Different outputs for the same seed in "reinforce.py"

Hello,

I am doing some experimentation in reinforcement learning using pytorch. I am not sure why reinforce.py in the RL example folder produces different outputs for each run even though the seed is set to 543 by default. Here are the outputs from two runs:

OUTPUT OF 1st RUN:

Episode 10 Last length: 13 Average length: 10.64
Episode 20 Last length: 24 Average length: 11.37
Episode 30 Last length: 115 Average length: 15.63
Episode 40 Last length: 17 Average length: 19.16
Episode 50 Last length: 77 Average length: 22.33
Episode 60 Last length: 52 Average length: 24.56
Episode 70 Last length: 67 Average length: 28.63
Episode 80 Last length: 199 Average length: 40.23
Episode 90 Last length: 116 Average length: 53.10
Episode 100 Last length: 32 Average length: 54.78
Episode 110 Last length: 112 Average length: 58.36
Episode 120 Last length: 199 Average length: 70.91
Episode 130 Last length: 199 Average length: 83.16
Episode 140 Last length: 199 Average length: 94.23
Episode 150 Last length: 69 Average length: 95.64
Episode 160 Last length: 199 Average length: 97.84
Episode 170 Last length: 199 Average length: 107.51
Episode 180 Last length: 199 Average length: 112.87
Episode 190 Last length: 199 Average length: 116.42
Episode 200 Last length: 66 Average length: 122.85

OUTPUT OF 2nd RUN:

Episode 10 Last length: 13 Average length: 10.64
Episode 20 Last length: 24 Average length: 11.37
Episode 30 Last length: 115 Average length: 15.63
Episode 40 Last length: 17 Average length: 19.16
Episode 50 Last length: 77 Average length: 22.33
Episode 60 Last length: 52 Average length: 24.56
Episode 70 Last length: 67 Average length: 28.63
Episode 80 Last length: 199 Average length: 40.23
Episode 90 Last length: 113 Average length: 53.07
Episode 100 Last length: 199 Average length: 62.14
Episode 110 Last length: 199 Average length: 74.02
Episode 120 Last length: 70 Average length: 78.82
Episode 130 Last length: 51 Average length: 79.03
Episode 140 Last length: 108 Average length: 78.31
Episode 150 Last length: 124 Average length: 81.46
Episode 160 Last length: 127 Average length: 86.14
Episode 170 Last length: 53 Average length: 87.84
Episode 180 Last length: 85 Average length: 86.07
Episode 190 Last length: 91 Average length: 86.13
Episode 200 Last length: 112 Average length: 87.26

Notice that the outputs started to differ beginning from episode 90. I also tried to set the same seed value to np.random but with no success.

Any idea to what could be the source of the non-determinism in the script? Or is there a bug?

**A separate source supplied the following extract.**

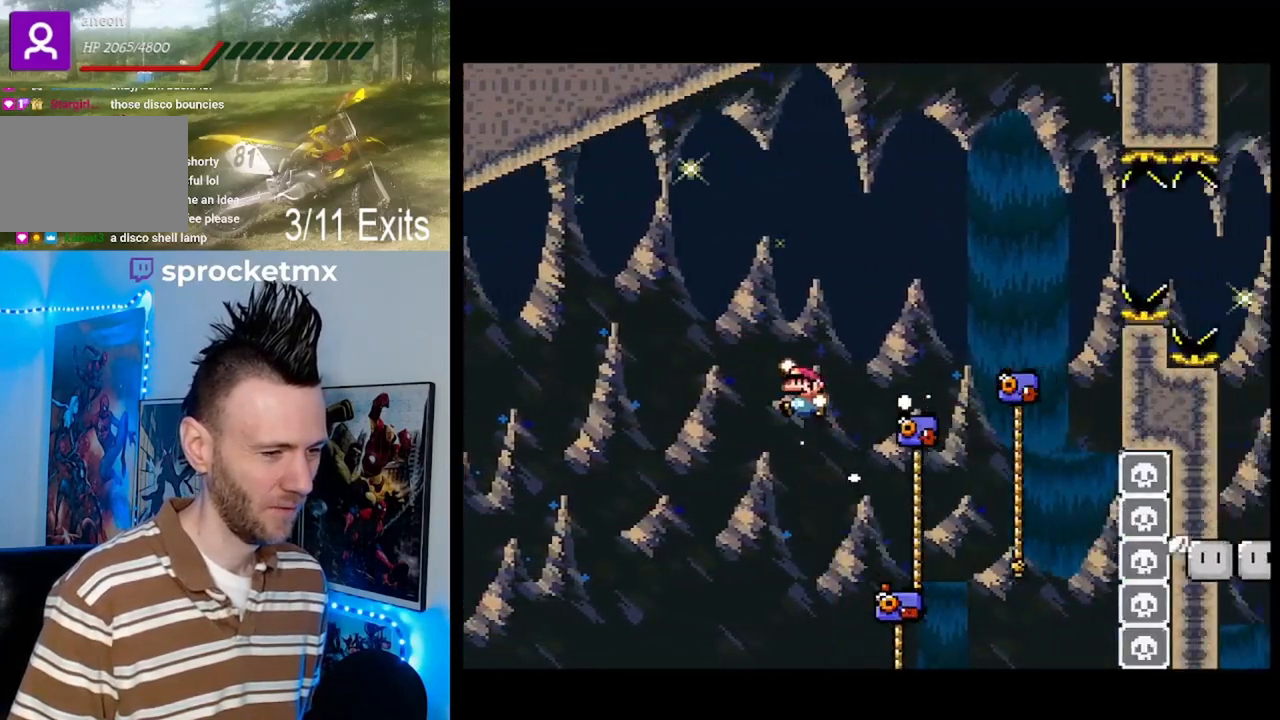
{"buttons": ["B", "Y", "DPAD_UP", "DPAD_RIGHT"], "events": [[167, "DPAD_RIGHT", "down"], [167, "DPAD_UP", "down"], [233, "DPAD_RIGHT", "up"], [233, "DPAD_UP", "up"], [333, "DPAD_RIGHT", "down"], [367, "DPAD_UP", "down"]]}
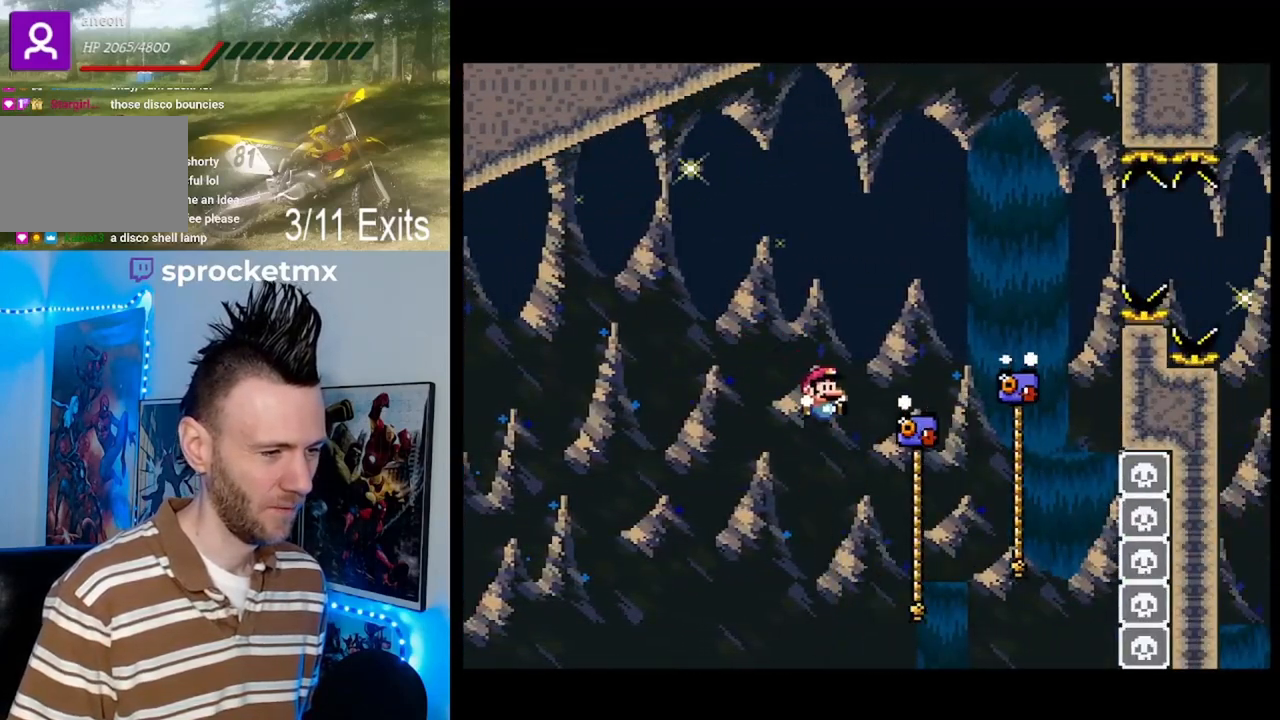
{"buttons": ["B", "Y"], "events": [[167, "B", "up"], [233, "DPAD_RIGHT", "up"], [300, "B", "down"], [300, "DPAD_LEFT", "down"], [367, "DPAD_UP", "up"], [433, "DPAD_LEFT", "up"]]}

This is an interesting one that I’ve seen before in similar situation, what’s going on is a little complex, and there is nothing you can do about it.

I’m going to guess that you’re either running this on the GPU? Well, it turns out that reductions on the GPU (like sum for matrix multiplication and softmax) are actually slightly non-deterministic, in that the reduce operation will not be applied in the same order. Most reduction operations are commutative (they can be applied in any order and still get the same results), however because we are using floats (I’m guessing you’re using 32 bit?) we have a slightly different rounded value because we calculated in different order.

Initially this difference in rounding is only slight, and doesn’t show up in your output at all (if you print out more decimal places you should see the effect earlier), but it accelerates as the fixed-precision errors accumulate, and eventually it will result in such significantly different values that it takes your optimisation off in a completely different direction, and we get significant divergences as above.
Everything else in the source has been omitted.